Mar 31, 2015
We have audited the accompanying financial statements of DHABRIYA POLYWOOD LIMITED ("the Company"), which comprise the Balance Sheet as at 31st March, 2015, the Statement of Profit and Loss and the Cash Flow Statement for the year then ended, and a summary of the significant accounting policies and other explanatory information.
MANAGEMENT'S RESPONSIBILITY FOR THE FINANCIAL STATEMENTS
The Company's Board of Directors is responsible for the matter stated in Section 134(5) of the Companies Act, 2013 ("the Act") with respect to the preparation of these standalone financial statements that give a true and fair view of the financial position, financial performance and cash flows of the Company in accordance with the Accounting Standards notified under Section 133 of the Act, read with rule 7 of the Companies (Accounts) Rules, 2014. This responsibility also includes maintenance of adequate accounting records in accordance with the provisions of the Act, for safeguarding the assets of the Company and for preventing and detecting frauds and other irregularities; selection and application of appropriate accounting policies; making judgements and estimates that are reasonable and prudent; and design, implementation and maintenance of adequate internal financial controls, that were operating effectively for ensuring the accuracy and completeness of the accounting records, relevant to the preparation and presentation of the financial statements that give a true and fair view and are free from material misstatement, whether due to fraud or error.

▶ MATERIAL SHOWN:

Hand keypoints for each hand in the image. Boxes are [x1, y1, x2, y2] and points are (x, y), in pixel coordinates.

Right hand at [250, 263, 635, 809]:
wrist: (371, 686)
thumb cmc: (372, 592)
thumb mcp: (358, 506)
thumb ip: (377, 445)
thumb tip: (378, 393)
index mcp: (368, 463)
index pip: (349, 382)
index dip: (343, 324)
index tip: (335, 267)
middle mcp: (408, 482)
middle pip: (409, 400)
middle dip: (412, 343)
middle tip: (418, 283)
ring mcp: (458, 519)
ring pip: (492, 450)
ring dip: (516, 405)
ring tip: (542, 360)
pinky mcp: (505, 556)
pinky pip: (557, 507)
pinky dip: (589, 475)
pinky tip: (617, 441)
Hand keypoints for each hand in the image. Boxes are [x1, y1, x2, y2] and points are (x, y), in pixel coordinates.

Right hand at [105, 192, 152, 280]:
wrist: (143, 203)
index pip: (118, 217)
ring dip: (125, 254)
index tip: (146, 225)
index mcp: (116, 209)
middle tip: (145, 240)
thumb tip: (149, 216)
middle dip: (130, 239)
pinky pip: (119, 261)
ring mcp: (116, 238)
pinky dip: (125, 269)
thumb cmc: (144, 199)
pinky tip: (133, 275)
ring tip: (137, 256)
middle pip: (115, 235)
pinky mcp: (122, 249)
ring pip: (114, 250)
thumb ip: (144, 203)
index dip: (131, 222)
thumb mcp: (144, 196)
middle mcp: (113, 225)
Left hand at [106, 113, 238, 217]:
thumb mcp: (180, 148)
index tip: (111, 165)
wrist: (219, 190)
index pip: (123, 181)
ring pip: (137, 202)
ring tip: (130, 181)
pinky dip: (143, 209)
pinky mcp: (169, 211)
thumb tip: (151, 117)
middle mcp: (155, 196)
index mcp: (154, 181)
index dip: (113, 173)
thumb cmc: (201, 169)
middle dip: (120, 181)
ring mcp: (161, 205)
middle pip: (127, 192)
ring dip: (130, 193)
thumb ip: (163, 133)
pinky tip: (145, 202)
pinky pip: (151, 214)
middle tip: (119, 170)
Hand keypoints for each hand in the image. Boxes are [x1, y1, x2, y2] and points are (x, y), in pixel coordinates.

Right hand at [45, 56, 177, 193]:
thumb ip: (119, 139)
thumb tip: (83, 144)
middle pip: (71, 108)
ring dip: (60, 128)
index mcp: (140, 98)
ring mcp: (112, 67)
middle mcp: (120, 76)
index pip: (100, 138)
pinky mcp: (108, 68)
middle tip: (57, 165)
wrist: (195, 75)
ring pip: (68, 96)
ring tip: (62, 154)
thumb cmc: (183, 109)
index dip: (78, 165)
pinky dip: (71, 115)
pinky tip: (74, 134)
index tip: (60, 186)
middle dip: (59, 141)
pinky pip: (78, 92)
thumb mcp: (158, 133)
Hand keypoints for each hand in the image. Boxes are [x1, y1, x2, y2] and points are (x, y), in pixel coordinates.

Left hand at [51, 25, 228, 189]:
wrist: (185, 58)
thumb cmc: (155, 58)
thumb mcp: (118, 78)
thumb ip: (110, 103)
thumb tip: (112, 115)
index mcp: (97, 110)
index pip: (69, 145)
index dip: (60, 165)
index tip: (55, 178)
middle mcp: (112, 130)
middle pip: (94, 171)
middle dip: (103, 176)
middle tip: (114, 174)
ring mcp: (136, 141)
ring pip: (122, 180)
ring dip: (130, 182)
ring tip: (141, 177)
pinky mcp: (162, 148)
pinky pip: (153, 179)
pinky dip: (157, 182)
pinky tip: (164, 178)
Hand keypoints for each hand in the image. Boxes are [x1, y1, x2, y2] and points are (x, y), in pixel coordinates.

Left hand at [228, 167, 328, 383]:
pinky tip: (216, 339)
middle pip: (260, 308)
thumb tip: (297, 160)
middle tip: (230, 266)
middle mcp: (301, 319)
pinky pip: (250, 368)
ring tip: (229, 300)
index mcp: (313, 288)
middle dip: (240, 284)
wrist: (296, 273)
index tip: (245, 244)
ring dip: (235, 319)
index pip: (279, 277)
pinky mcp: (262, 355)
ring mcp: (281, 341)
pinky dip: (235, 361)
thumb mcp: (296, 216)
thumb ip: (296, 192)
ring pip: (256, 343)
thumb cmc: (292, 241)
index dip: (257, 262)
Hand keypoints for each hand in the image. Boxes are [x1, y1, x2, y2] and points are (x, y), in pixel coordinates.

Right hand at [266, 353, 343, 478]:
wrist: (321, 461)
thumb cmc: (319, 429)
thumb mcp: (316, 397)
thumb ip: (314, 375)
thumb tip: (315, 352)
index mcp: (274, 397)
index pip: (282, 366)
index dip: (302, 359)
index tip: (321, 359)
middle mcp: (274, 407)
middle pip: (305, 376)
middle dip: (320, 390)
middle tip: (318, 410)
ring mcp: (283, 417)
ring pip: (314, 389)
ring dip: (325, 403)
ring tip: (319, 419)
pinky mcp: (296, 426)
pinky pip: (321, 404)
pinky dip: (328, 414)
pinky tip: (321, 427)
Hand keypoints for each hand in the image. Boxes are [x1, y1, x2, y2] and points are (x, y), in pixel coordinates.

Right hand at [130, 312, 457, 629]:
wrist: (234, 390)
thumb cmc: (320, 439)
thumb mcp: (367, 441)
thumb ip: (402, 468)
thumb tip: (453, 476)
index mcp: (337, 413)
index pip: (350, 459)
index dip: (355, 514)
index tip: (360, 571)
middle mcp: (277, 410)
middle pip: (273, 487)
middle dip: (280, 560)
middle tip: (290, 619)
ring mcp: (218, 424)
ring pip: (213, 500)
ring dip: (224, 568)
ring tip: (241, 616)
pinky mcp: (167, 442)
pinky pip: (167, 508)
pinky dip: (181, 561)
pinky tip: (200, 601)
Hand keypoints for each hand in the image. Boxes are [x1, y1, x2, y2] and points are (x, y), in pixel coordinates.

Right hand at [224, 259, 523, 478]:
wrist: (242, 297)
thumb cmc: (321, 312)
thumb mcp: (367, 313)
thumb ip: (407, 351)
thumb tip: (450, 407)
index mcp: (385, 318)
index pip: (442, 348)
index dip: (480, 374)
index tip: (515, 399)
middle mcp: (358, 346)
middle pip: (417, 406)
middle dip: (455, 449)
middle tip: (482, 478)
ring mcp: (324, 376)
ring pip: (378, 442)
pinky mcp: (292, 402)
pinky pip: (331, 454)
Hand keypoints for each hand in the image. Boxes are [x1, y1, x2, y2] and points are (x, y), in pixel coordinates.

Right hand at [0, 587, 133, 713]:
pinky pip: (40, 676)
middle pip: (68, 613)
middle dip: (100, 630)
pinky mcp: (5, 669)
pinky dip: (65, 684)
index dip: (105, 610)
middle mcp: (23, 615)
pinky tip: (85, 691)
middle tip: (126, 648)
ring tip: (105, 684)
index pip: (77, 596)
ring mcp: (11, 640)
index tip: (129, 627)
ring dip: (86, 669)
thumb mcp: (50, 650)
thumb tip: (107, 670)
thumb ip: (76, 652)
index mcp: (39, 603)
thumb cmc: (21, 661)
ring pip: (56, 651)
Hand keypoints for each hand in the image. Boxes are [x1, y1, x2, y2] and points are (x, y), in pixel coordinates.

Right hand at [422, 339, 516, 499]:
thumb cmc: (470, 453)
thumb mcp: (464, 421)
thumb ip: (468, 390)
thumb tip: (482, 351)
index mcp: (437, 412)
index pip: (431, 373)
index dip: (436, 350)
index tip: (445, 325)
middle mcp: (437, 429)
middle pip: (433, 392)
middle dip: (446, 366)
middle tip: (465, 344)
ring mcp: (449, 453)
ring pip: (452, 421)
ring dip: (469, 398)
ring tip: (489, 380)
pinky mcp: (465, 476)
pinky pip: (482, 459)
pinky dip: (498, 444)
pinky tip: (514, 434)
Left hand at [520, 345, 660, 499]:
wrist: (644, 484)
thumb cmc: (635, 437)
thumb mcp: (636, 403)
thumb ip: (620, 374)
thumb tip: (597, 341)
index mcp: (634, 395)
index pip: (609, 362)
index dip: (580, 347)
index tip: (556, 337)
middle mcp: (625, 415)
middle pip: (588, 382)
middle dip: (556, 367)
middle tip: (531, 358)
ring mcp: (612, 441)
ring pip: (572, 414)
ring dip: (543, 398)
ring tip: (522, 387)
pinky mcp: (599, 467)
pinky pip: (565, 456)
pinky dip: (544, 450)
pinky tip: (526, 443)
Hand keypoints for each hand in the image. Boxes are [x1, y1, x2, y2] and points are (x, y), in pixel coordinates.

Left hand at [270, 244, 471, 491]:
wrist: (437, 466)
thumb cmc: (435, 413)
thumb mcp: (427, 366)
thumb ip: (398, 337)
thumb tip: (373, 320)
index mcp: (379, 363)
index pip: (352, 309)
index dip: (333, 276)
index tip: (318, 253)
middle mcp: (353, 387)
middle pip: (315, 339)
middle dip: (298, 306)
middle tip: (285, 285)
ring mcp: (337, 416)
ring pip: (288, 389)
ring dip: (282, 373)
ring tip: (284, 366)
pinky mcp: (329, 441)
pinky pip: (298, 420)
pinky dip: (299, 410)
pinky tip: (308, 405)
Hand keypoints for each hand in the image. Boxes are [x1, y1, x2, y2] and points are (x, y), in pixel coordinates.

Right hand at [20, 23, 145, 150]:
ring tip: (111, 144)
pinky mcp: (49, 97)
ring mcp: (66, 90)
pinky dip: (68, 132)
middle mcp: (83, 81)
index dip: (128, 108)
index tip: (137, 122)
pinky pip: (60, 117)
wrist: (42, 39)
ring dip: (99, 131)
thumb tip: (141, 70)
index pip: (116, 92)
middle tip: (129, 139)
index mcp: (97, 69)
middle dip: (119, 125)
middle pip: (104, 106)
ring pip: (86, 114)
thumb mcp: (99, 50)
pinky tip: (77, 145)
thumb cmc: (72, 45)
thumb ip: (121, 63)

▶ WHAT YOU WILL DO:
According to the audit report excerpt, which section of the Companies Act, 2013 sets out the Board of Directors' responsibility for preparing the standalone financial statements?

▶ SOLUTION:
Section 134(5)